> _WRITTEN REQUEST A_:
From the publication warning, output the stretch from "(2) For the" through "proceedings are protected." word for word.
> _WRITTEN REQUEST B_:
According to the publication warning, who directs that it be attached to the file?
> _WRITTEN REQUEST C_:
Summarize the publication warning in two sentences.

--- start of DOCUMENT SECTION ---

WARNING
The President of the panel hearing this appeal directs that the following should be attached to the file:
An order restricting publication in this proceeding under ss. 486(1), (2), or (3) of the Criminal Code shall continue. These sections of the Criminal Code provide:
- (1) Any proceedings against an accused shall be held in open court, but the presiding judge or justice may order the exclusion of all or any members of the public from the court room for all or part of the proceedings if the judge or justice is of the opinion that such an order is in the interest of public morals, the maintenance of order or the proper administration of justice or is necessary to prevent injury to international relations or national defence or national security.
(2) For the purpose of subsection (1), the “proper administration of justice” includes ensuring that.
(a) the interests of the witnesses under the age of eighteen years are safeguarded in all proceedings; and
(b) justice system participants who are involved in the proceedings are protected.

--- end of DOCUMENT SECTION ---
--- start of GIVEN RECORDS ---

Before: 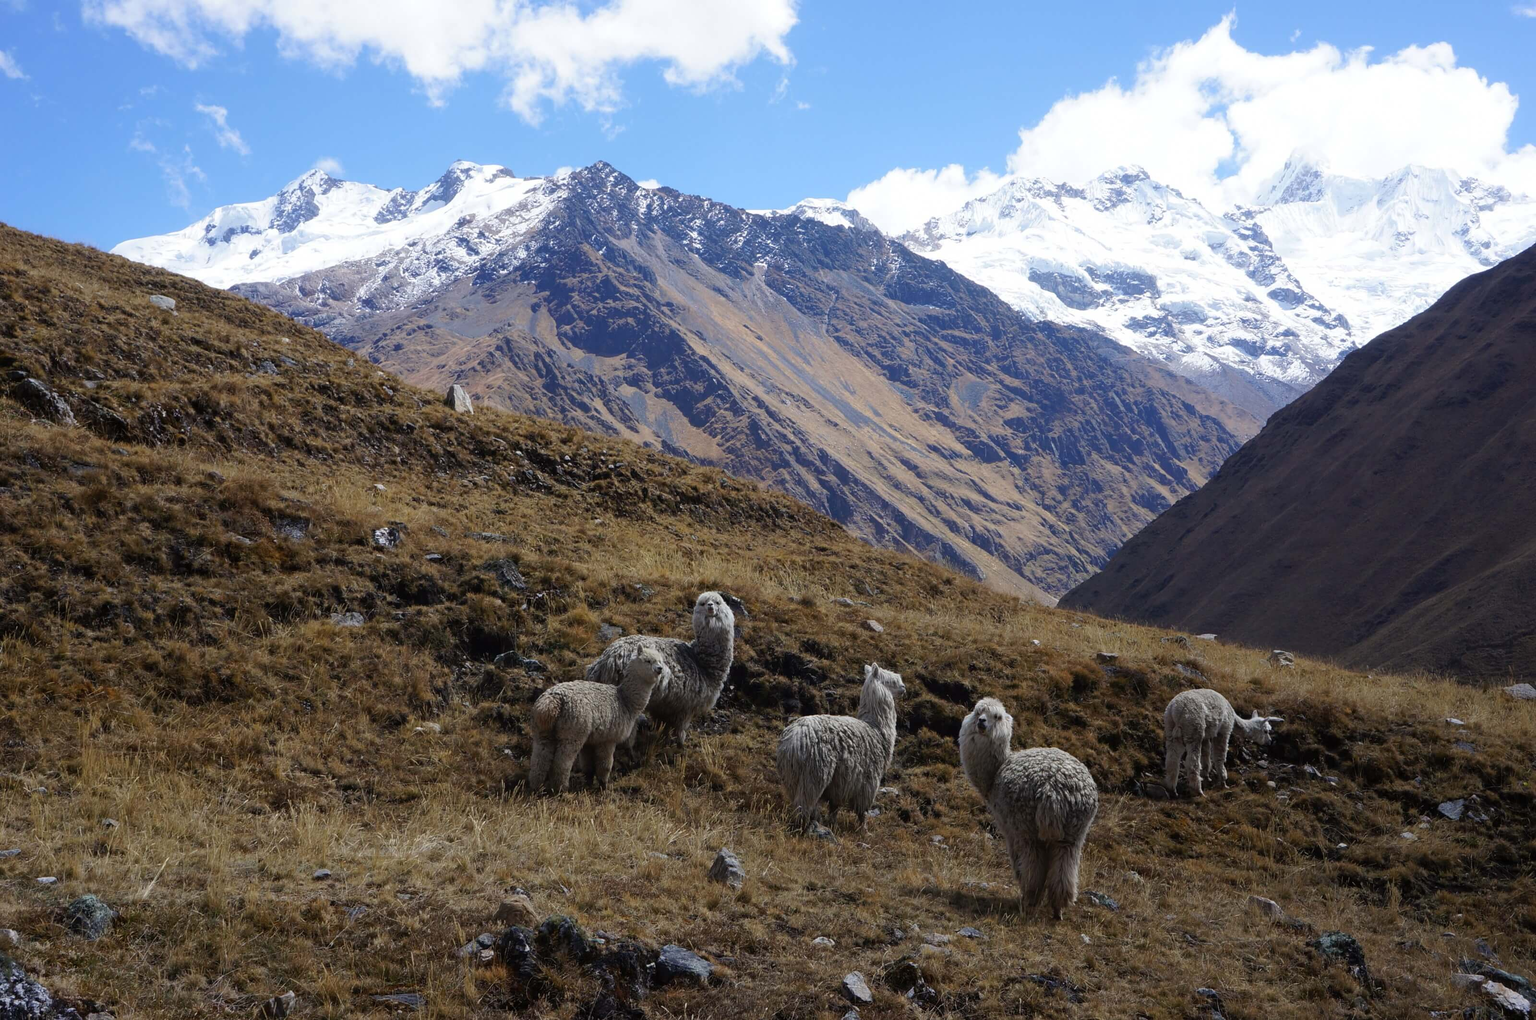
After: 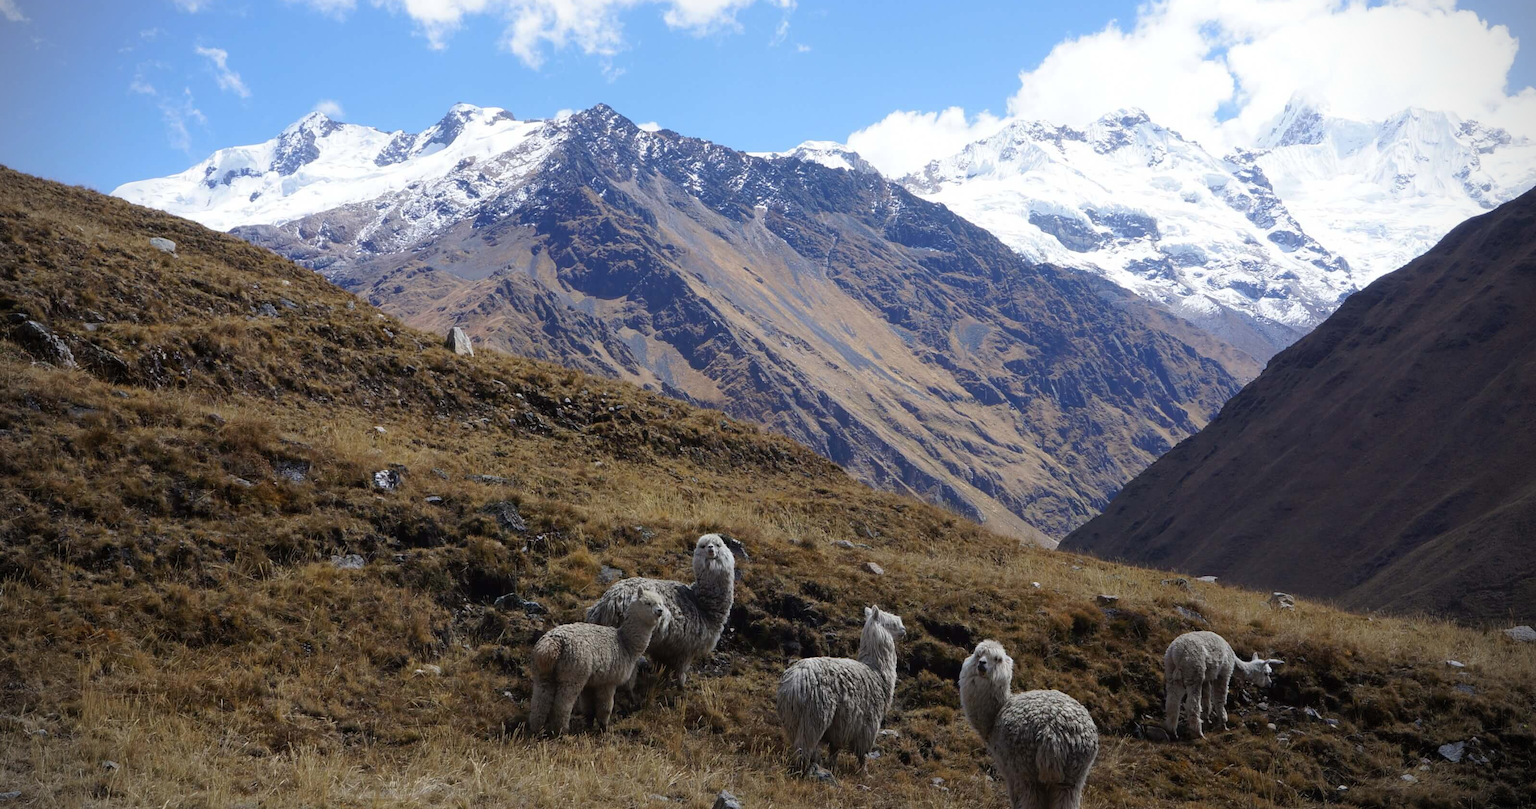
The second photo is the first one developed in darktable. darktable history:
vignetting: dithering 8-bit output, unbound false
crop and rotate: top 5.667%, bottom 14.937%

--- end of GIVEN RECORDS ---

> _SOLUTION A_:
(2) For the purpose of subsection (1), the “proper administration of justice” includes ensuring that.
(a) the interests of the witnesses under the age of eighteen years are safeguarded in all proceedings; and
(b) justice system participants who are involved in the proceedings are protected.

> _SOLUTION B_:
The President of the panel hearing this appeal.

> _SOLUTION C_:
The President of the panel hearing the appeal directs that the file note that an order restricting publication under sections 486(1), (2), or (3) of the Criminal Code continues. Those sections require proceedings against an accused to be held in open court, but they allow the presiding judge or justice to exclude the public for reasons such as public morals, order, national security or the proper administration of justice, which includes safeguarding witnesses under eighteen and protecting justice system participants.